**What to do**
Below are some records. Copy every line in them that holds "left".

........

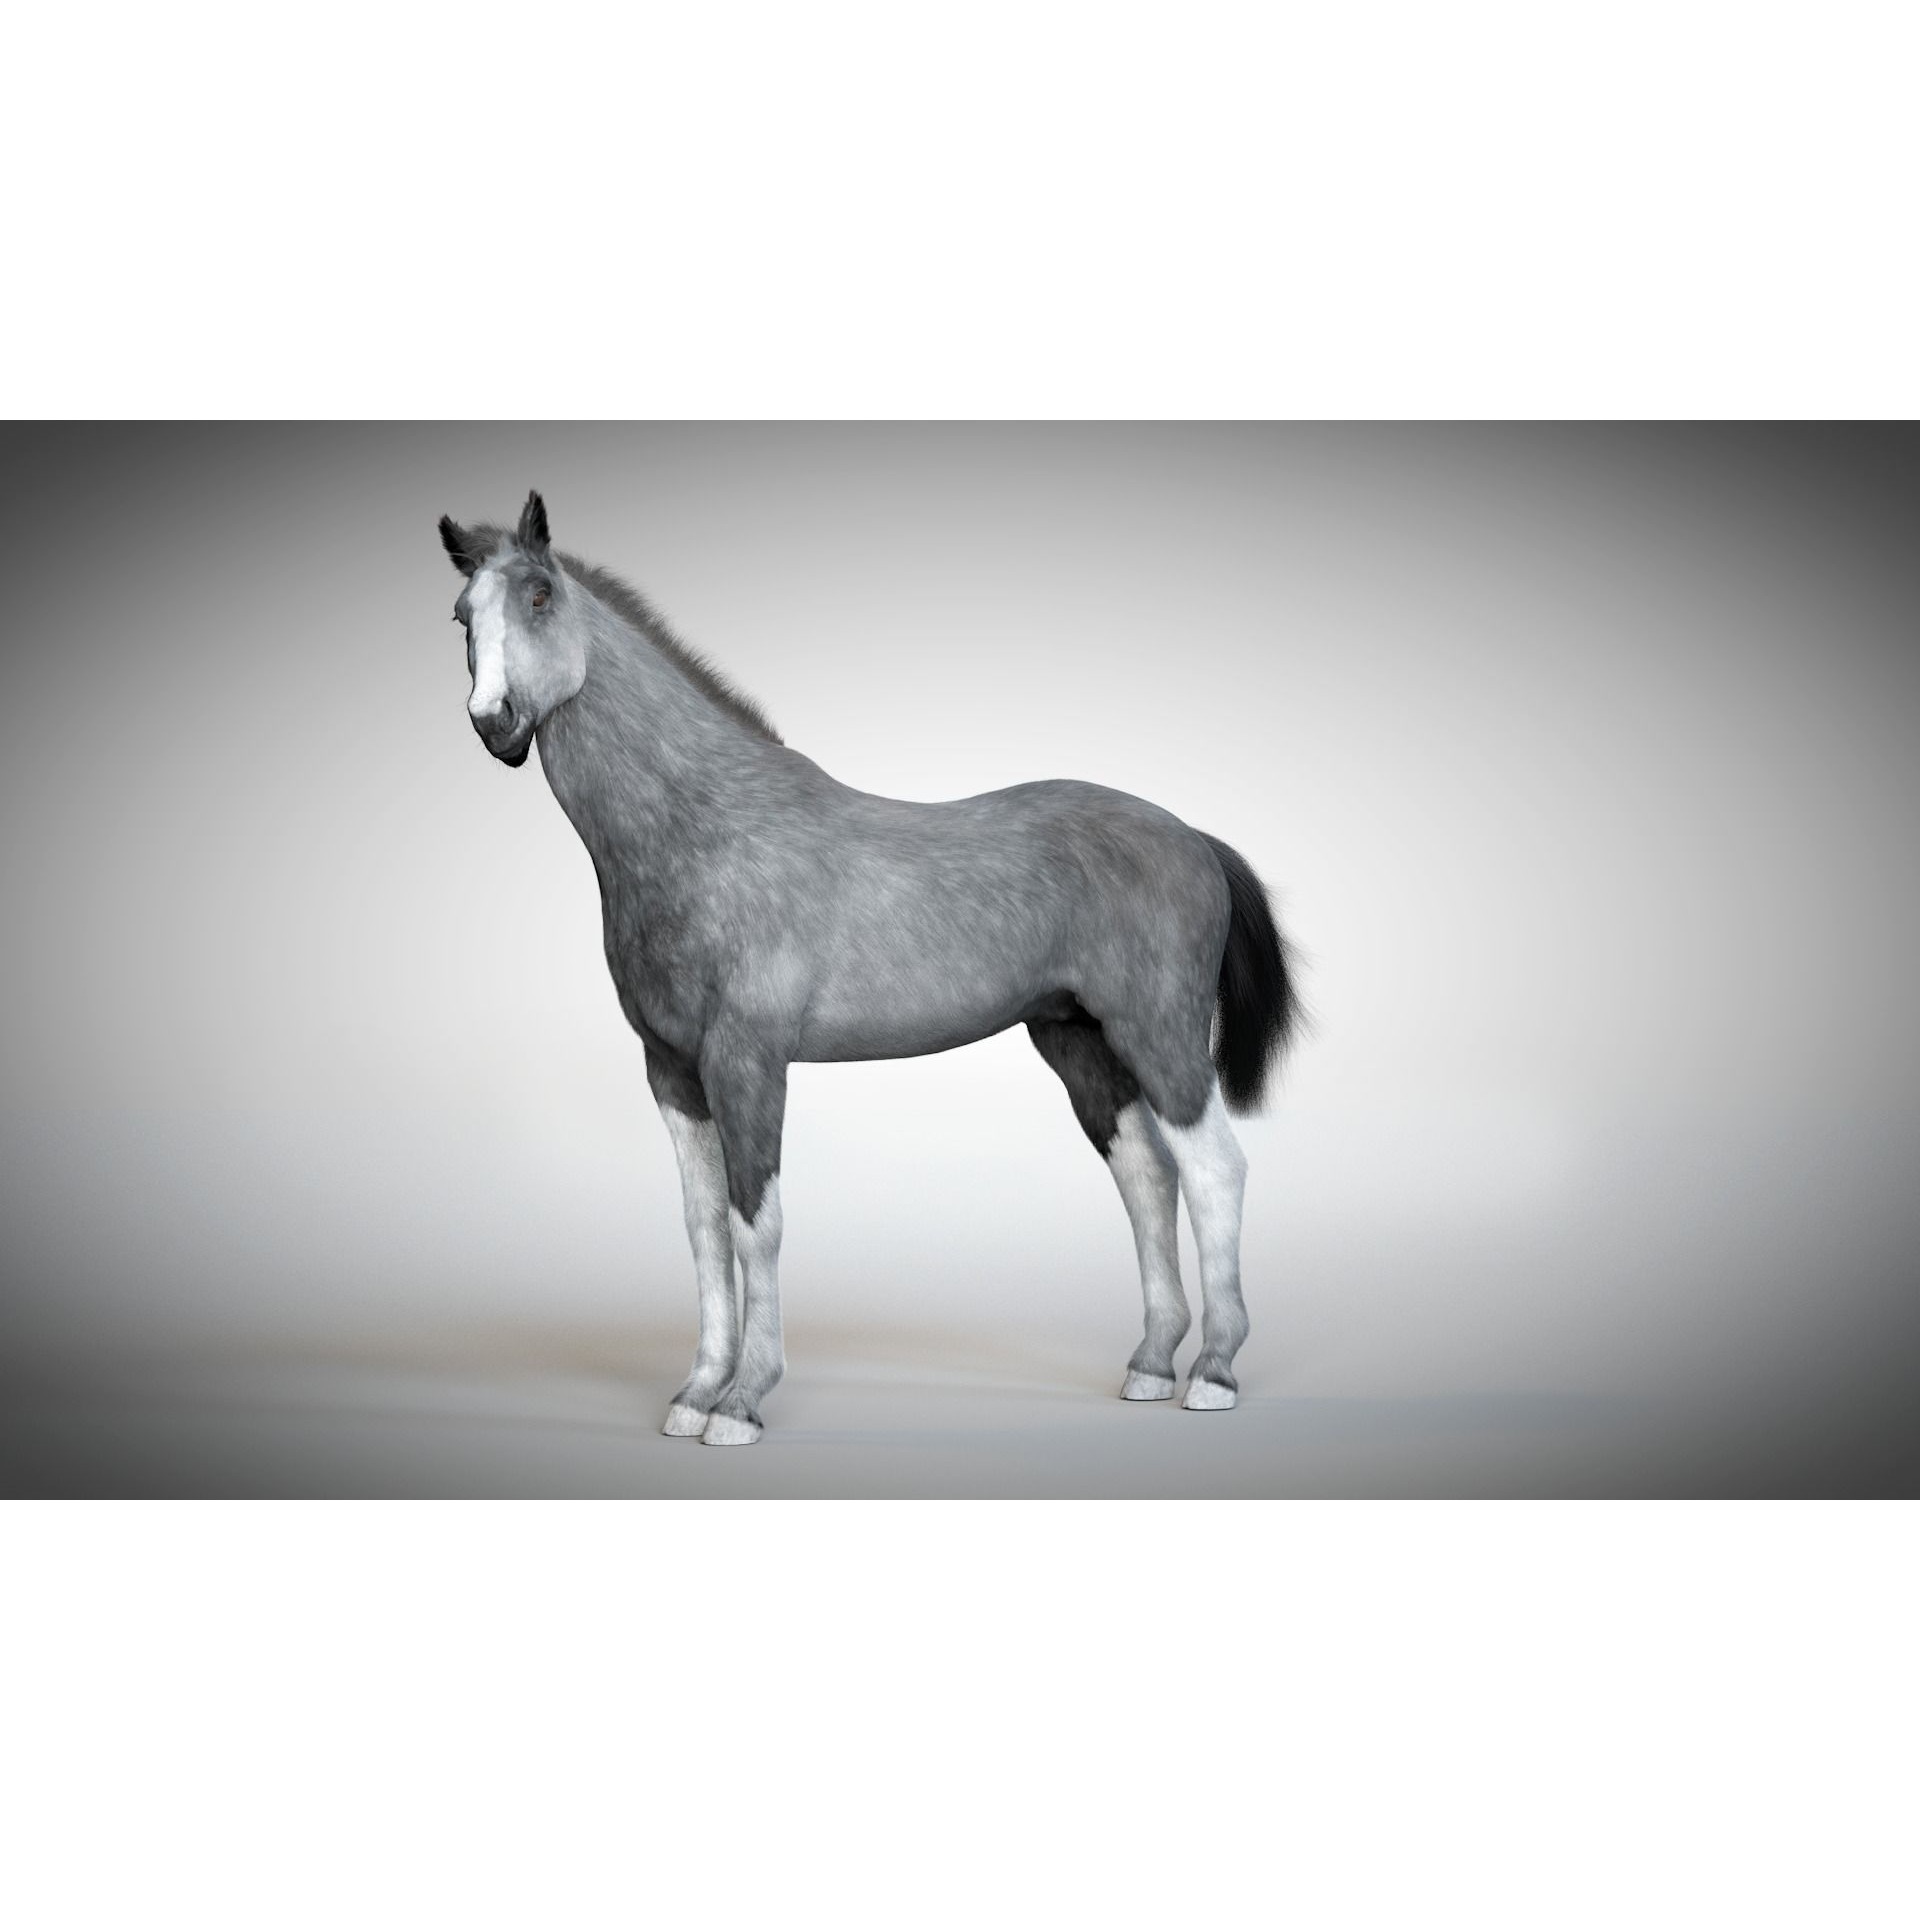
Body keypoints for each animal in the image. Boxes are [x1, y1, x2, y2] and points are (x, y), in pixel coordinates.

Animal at [438, 492, 1300, 1445]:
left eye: (541, 595)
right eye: (462, 616)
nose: (495, 723)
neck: (705, 830)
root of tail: (1195, 838)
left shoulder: (746, 1062)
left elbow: (755, 1223)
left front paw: (742, 1402)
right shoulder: (672, 1071)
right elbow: (702, 1227)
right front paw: (695, 1392)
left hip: (1160, 1036)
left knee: (1214, 1170)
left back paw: (1214, 1370)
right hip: (1077, 1043)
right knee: (1147, 1176)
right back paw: (1150, 1363)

........

**Reply to the task**
left eye: (541, 595)
left shoulder: (746, 1062)
left elbow: (755, 1223)
left front paw: (742, 1402)
left hip: (1160, 1036)
left knee: (1214, 1170)
left back paw: (1214, 1370)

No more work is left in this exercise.